Outro argumento utilizado pela Moderna, é que neste momento tem como prioridade testar a sua nova formulação. “Acreditamos que a ciência e a saúde pública vão ficar melhor servidas investigando a segurança e eficácia de uma vacina multivalente que inclui uma sequência contra a variante B.1.351”, esclareceu um porta-voz da Moderna. “Estamos em discussões ativas com potenciais investigadores em África para conduzir tal estudo”.
Será mesmo importante realizar este estudo?
Segundo defende Linda-Gail Bekker, diretora do Desmond Tutu HIV Center e investigadora no CoVPN 3008 (este estudo): “Não há vacina para a maioria das pessoas nesta região, e os participantes do ensaio provavelmente vão ter as doses mais cedo.”
Lawrence Corey diz que “ter dados que demonstrem a eficácia das vacinas com mRNA nesta região, provam que excluir estes países do acesso a este tipo de vacinas é medicamente inapropriado”.
Se este teste, com o tipo de vacina mRNA, for avante, e provar que a atual vacina da Moderna funciona contra a variante de África do Sul, Glenda Gray, que chefia o Conselho de Investigação Médica de África do Sul, prevê que a Moderna e a Pfizer poderão avançar com vacinas especificamente produzidas contra as diferentes variantes, e, ao mesmo tempo, contra o vírus original. A sua esperança é que à medida que os países ricos adotem as novas formulações da vacina haja “uma grande quantidade da vacina [original] de mRNA que ninguém queira”. Se isso acontecesse ela acredita que as vacinas poderiam ficar mais baratas.
Tanto a Pfizer como a Moderna, a Novavax e a Jansen incluíram pessoas com HIV nos seus ensaios laboratoriais. O da Johnson & Johnson foi o que utilizou mais pessoas seropositivas (1218).
Pode ler-se no site da Associação Britânica de HIV que, ao que tudo indica, as vacinas não são menos seguras para pessoas com HIV, uma vez que não usam o vírus vivo e, portanto, não são menos seguras em pessoas com sistema imunológico danificado”. No entanto, acrescentam que “é possível que pessoas com HIV não respondam tão bem à vacina. Isso significa que a vacina pode desencadear uma resposta mais fraca nas pessoas com HIV”.

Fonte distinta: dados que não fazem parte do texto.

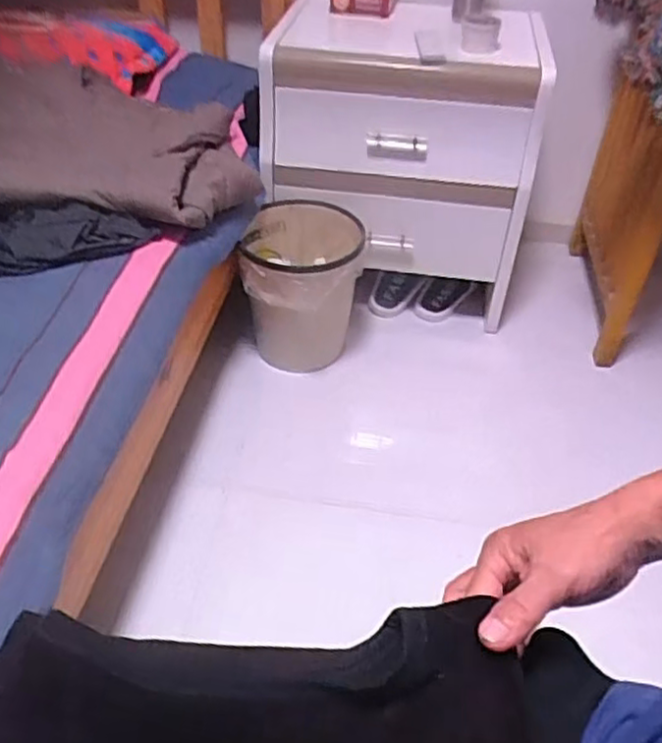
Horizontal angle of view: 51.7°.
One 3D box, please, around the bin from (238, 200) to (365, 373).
[{"bbox_3d":[-0.052,-0.148,1.293,0.212,0.255,0.215,4,42,2],"label":"bin"}]

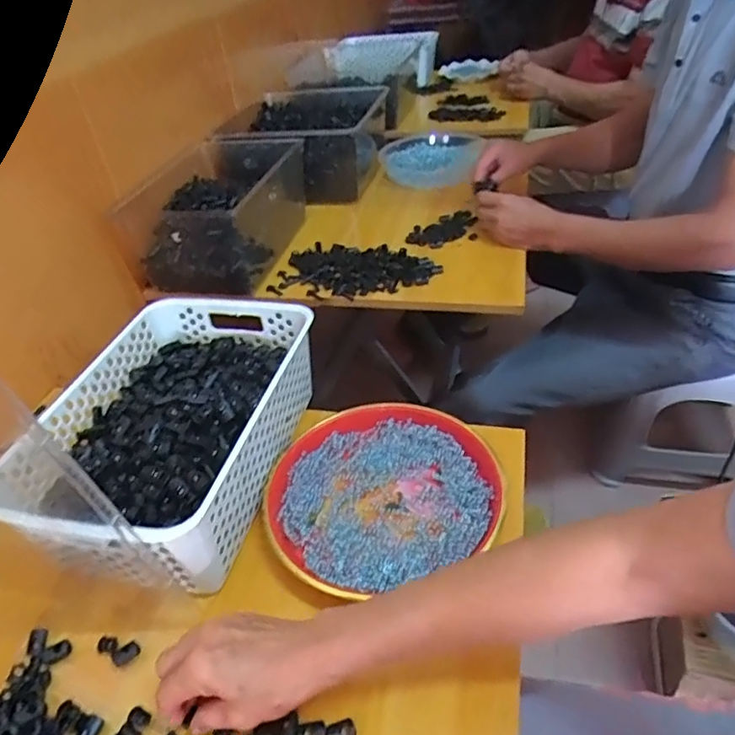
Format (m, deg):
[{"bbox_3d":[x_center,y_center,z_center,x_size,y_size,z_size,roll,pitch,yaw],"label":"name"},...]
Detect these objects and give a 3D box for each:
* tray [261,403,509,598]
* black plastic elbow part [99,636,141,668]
[{"bbox_3d":[0.014,0.114,0.534,0.218,0.023,0.191,-20,42,-15],"label":"tray"},{"bbox_3d":[-0.199,0.225,0.450,0.036,0.009,0.019,19,47,28],"label":"black plastic elbow part"}]

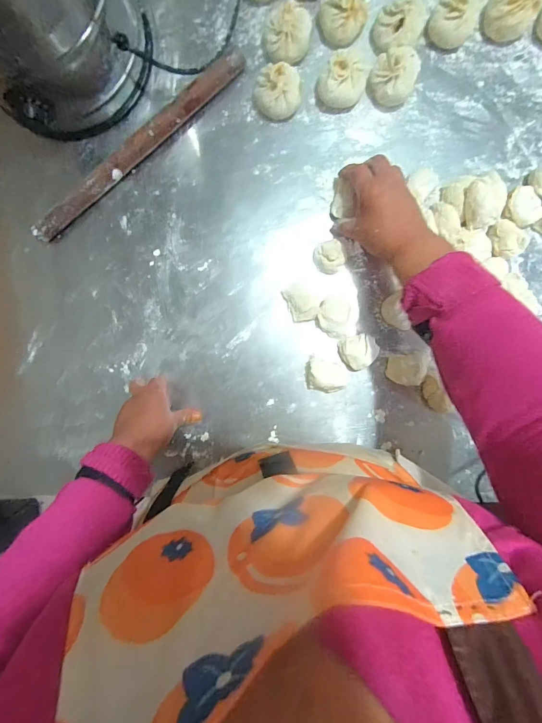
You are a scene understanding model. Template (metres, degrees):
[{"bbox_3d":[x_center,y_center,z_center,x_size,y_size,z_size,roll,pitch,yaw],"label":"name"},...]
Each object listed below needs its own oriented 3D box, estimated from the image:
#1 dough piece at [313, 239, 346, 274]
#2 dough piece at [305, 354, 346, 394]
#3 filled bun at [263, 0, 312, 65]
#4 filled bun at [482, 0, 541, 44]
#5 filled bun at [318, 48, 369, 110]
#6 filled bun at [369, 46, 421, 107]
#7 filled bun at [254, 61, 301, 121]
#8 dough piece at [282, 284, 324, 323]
[{"bbox_3d":[0.082,-0.146,0.497,0.040,0.020,0.044,-14,94,4],"label":"dough piece"},{"bbox_3d":[0.080,0.020,0.504,0.059,0.026,0.049,7,95,3],"label":"dough piece"},{"bbox_3d":[0.022,-0.432,0.470,0.058,0.037,0.061,0,95,3],"label":"filled bun"},{"bbox_3d":[0.303,-0.444,0.452,0.054,0.046,0.056,0,95,3],"label":"filled bun"},{"bbox_3d":[0.097,-0.373,0.470,0.055,0.033,0.067,32,96,0],"label":"filled bun"},{"bbox_3d":[0.161,-0.373,0.467,0.057,0.044,0.055,0,95,3],"label":"filled bun"},{"bbox_3d":[0.009,-0.362,0.477,0.059,0.038,0.055,10,95,3],"label":"filled bun"},{"bbox_3d":[0.045,-0.085,0.502,0.044,0.019,0.055,-24,93,5],"label":"dough piece"}]

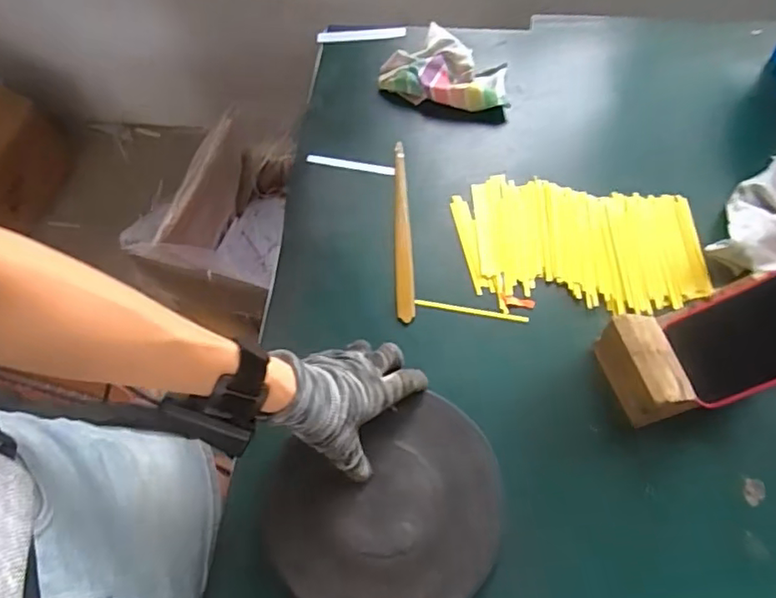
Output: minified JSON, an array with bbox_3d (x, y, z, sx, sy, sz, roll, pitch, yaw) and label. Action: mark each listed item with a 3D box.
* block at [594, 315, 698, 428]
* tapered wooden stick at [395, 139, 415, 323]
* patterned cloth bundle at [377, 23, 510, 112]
[{"bbox_3d":[0.223,0.058,0.515,0.059,0.069,0.084,-13,64,-2],"label":"block"},{"bbox_3d":[0.016,-0.076,0.622,0.017,0.014,0.209,-3,64,3],"label":"tapered wooden stick"},{"bbox_3d":[0.074,-0.264,0.695,0.144,0.035,0.096,24,69,15],"label":"patterned cloth bundle"}]

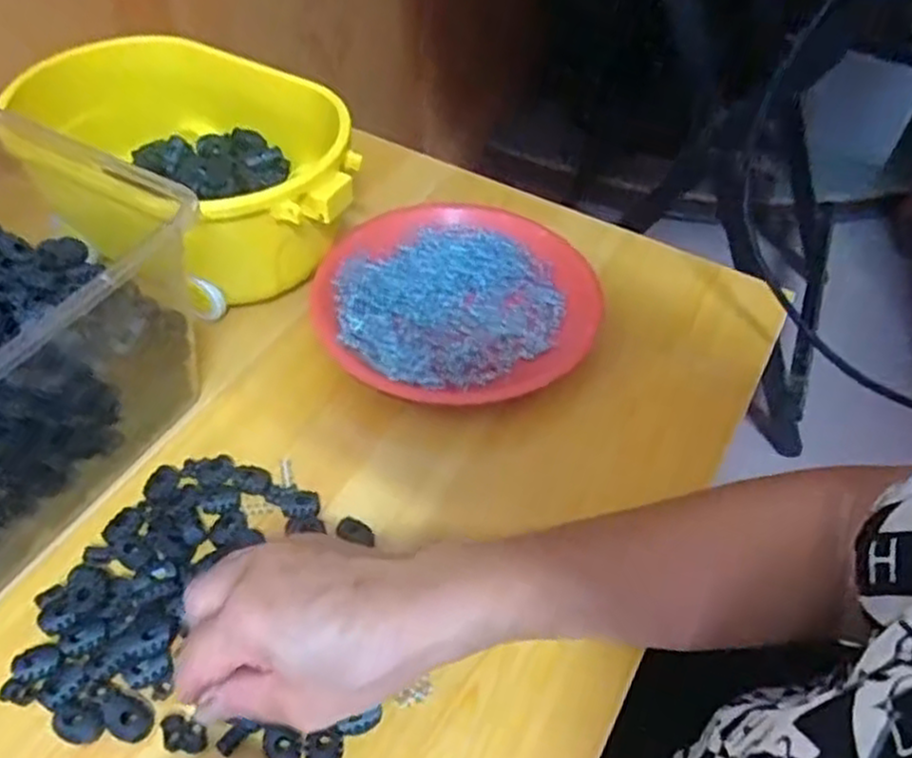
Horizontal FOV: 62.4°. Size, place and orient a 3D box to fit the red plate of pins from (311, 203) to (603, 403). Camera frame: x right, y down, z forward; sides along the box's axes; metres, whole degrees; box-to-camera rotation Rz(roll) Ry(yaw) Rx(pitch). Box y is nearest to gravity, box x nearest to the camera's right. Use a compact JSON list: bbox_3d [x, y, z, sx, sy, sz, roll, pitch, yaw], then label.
[{"bbox_3d":[0.002,-0.057,0.533,0.197,0.022,0.176,-12,52,-14],"label":"red plate of pins"}]

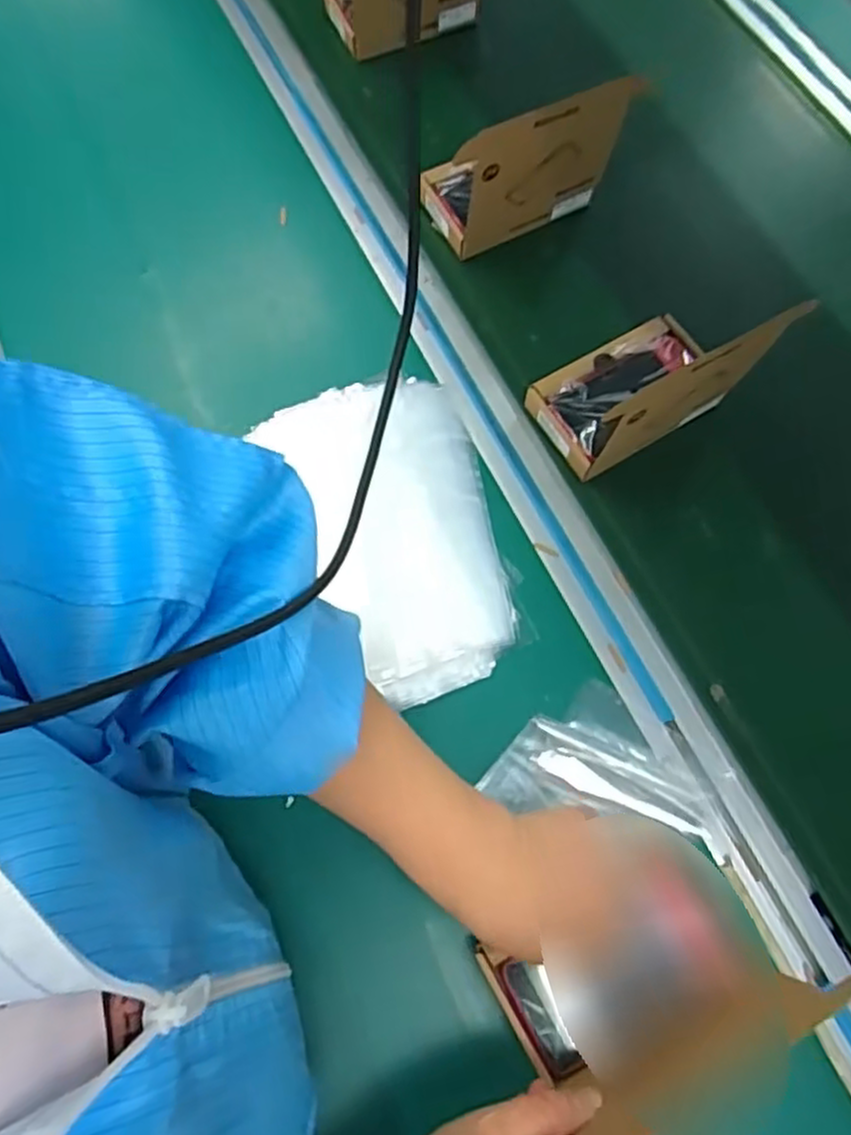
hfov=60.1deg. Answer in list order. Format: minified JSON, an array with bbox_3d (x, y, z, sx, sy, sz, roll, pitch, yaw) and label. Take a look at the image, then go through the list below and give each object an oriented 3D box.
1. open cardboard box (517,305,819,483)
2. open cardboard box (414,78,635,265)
[{"bbox_3d":[0.153,-0.141,0.509,0.138,0.127,0.088,-28,73,-7],"label":"open cardboard box"},{"bbox_3d":[0.069,-0.325,0.568,0.132,0.116,0.073,-22,72,-5],"label":"open cardboard box"}]

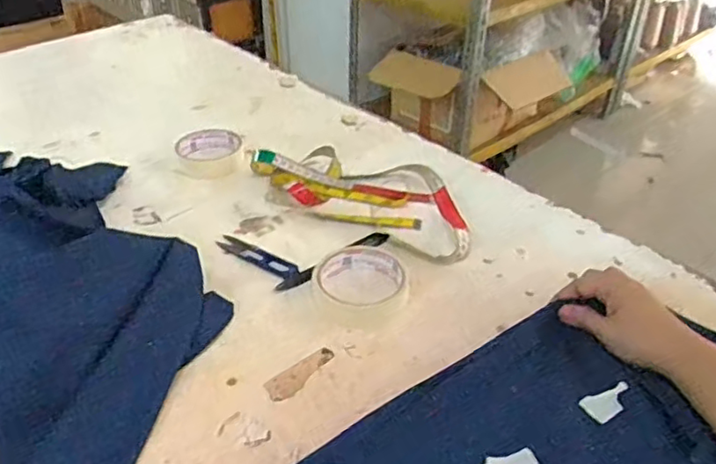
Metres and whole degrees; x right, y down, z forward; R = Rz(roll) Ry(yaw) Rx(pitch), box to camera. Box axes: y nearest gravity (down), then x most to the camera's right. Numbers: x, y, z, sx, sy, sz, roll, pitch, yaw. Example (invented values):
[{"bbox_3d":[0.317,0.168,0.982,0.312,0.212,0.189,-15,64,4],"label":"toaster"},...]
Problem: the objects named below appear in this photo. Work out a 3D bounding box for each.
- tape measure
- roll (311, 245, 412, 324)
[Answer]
[{"bbox_3d":[0.010,-0.050,0.707,0.286,0.025,0.125,23,43,26],"label":"tape measure"},{"bbox_3d":[0.005,0.046,0.583,0.087,0.021,0.088,-6,38,-9],"label":"roll"}]

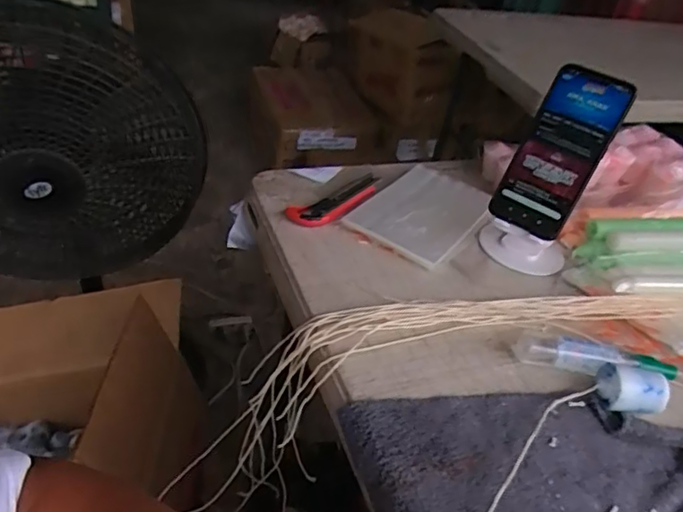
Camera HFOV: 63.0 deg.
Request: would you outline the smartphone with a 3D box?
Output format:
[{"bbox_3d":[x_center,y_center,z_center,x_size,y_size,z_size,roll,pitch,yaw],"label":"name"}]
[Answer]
[{"bbox_3d":[0.213,-0.101,0.547,0.073,0.161,0.009,30,14,20],"label":"smartphone"}]

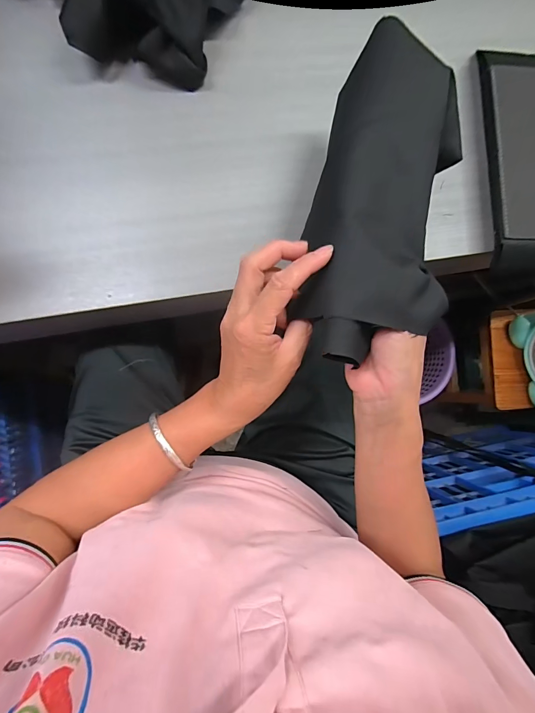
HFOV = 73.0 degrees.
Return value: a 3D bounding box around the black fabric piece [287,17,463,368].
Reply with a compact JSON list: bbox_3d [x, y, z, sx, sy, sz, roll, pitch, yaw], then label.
[{"bbox_3d":[0.109,-0.136,0.319,0.125,0.069,0.305,17,75,-8],"label":"black fabric piece"}]

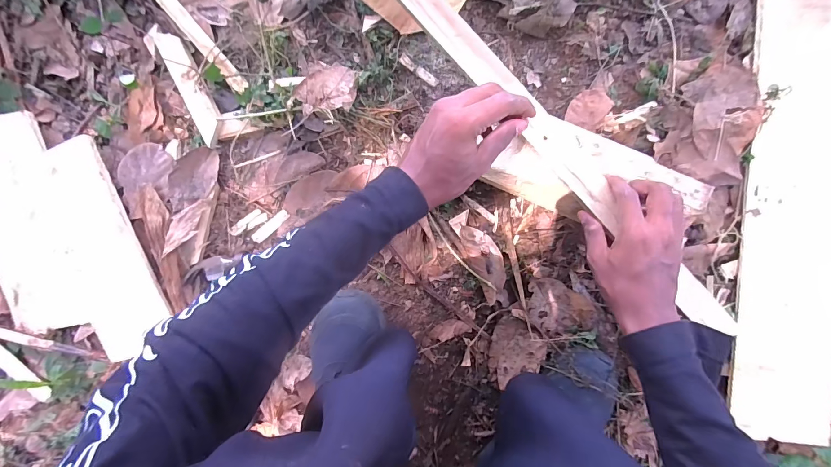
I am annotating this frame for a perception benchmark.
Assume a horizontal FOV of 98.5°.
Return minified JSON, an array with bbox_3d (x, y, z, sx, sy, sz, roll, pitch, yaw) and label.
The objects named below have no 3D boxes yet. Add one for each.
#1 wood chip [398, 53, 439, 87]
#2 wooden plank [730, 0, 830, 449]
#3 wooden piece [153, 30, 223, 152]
[{"bbox_3d":[0.004,-0.209,0.459,0.056,0.005,0.012,32,98,-11],"label":"wood chip"},{"bbox_3d":[0.459,-0.031,0.423,0.124,0.014,0.579,-2,96,5],"label":"wooden plank"},{"bbox_3d":[-0.300,-0.197,0.480,0.036,0.017,0.159,-23,93,7],"label":"wooden piece"}]

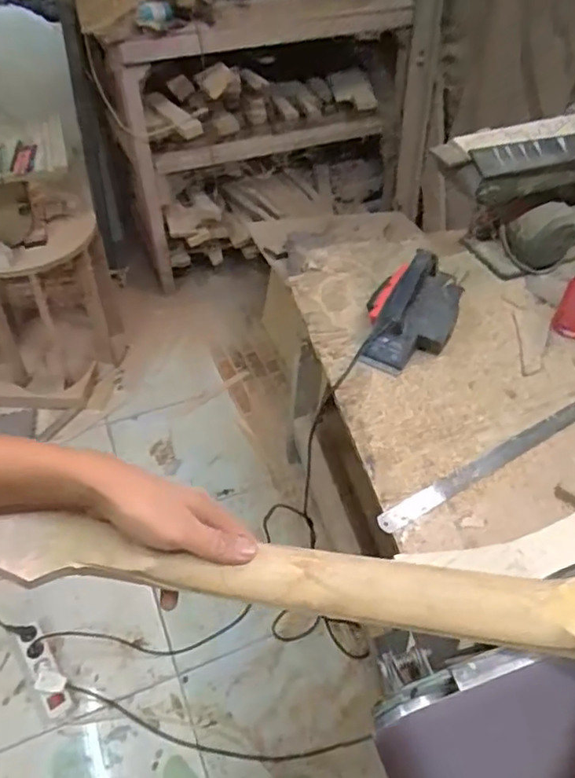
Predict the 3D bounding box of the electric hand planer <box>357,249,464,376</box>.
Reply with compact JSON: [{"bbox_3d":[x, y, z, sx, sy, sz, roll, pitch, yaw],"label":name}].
[{"bbox_3d":[0.223,-0.150,1.016,0.148,0.166,0.192,13,49,11],"label":"electric hand planer"}]

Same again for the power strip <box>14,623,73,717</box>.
[{"bbox_3d":[-0.564,0.639,1.341,0.062,0.034,0.219,-29,55,-24],"label":"power strip"}]

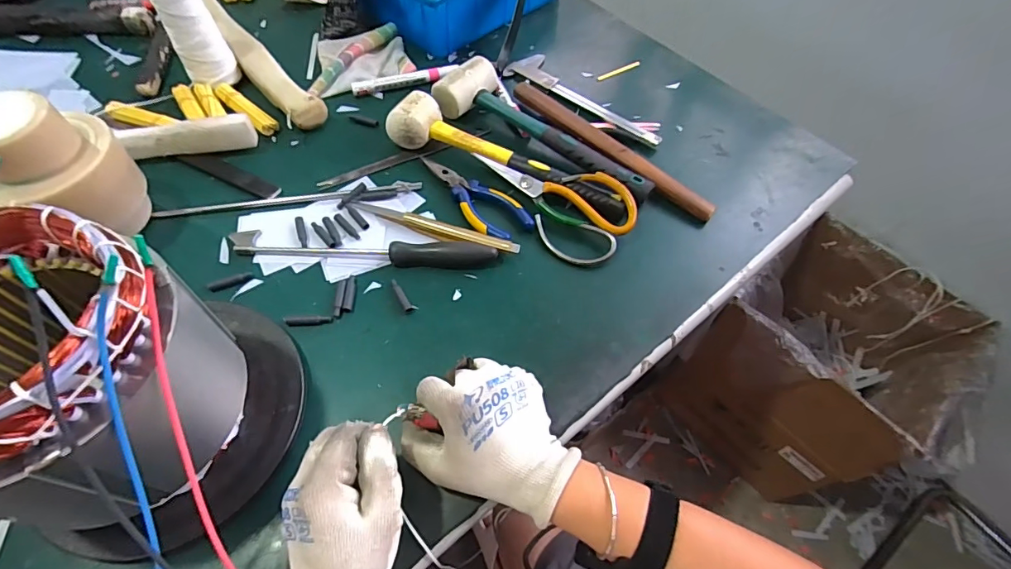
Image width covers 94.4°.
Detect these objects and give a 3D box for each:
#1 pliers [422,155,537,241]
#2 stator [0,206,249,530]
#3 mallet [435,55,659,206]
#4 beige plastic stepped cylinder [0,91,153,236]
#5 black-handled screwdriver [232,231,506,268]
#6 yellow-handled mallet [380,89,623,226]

Os Centros de Controlo e Prevenção de Doenças dos EUA recomendam que os seropositivos sejam inoculados com a vacina, mas alerta para o facto de haver pouca informação no que toca à segurança da vacina para estes indivíduos. “Ainda não estão disponíveis informações sobre a segurança das vacinas Covid-19 para pessoas com sistema imunitário enfraquecido, neste grupo”. Menciona os ensaios clínicos onde estavam também pessoas com HIV, mas avisa que “dados de segurança específicos para este grupo ainda não estão disponíveis, de momento”.
Foram feitos dois estudos para avaliar a resposta do sistema imunitário à vacina Oxford/ AstraZeneca em pessoas infetadas com HIV. Um em Londres e um em África do Sul. Nenhum com mais de 300 pessoas (com e sem HIV). Os resultados indicam que os efeitos secundários não são mais graves em pessoas com o vírus.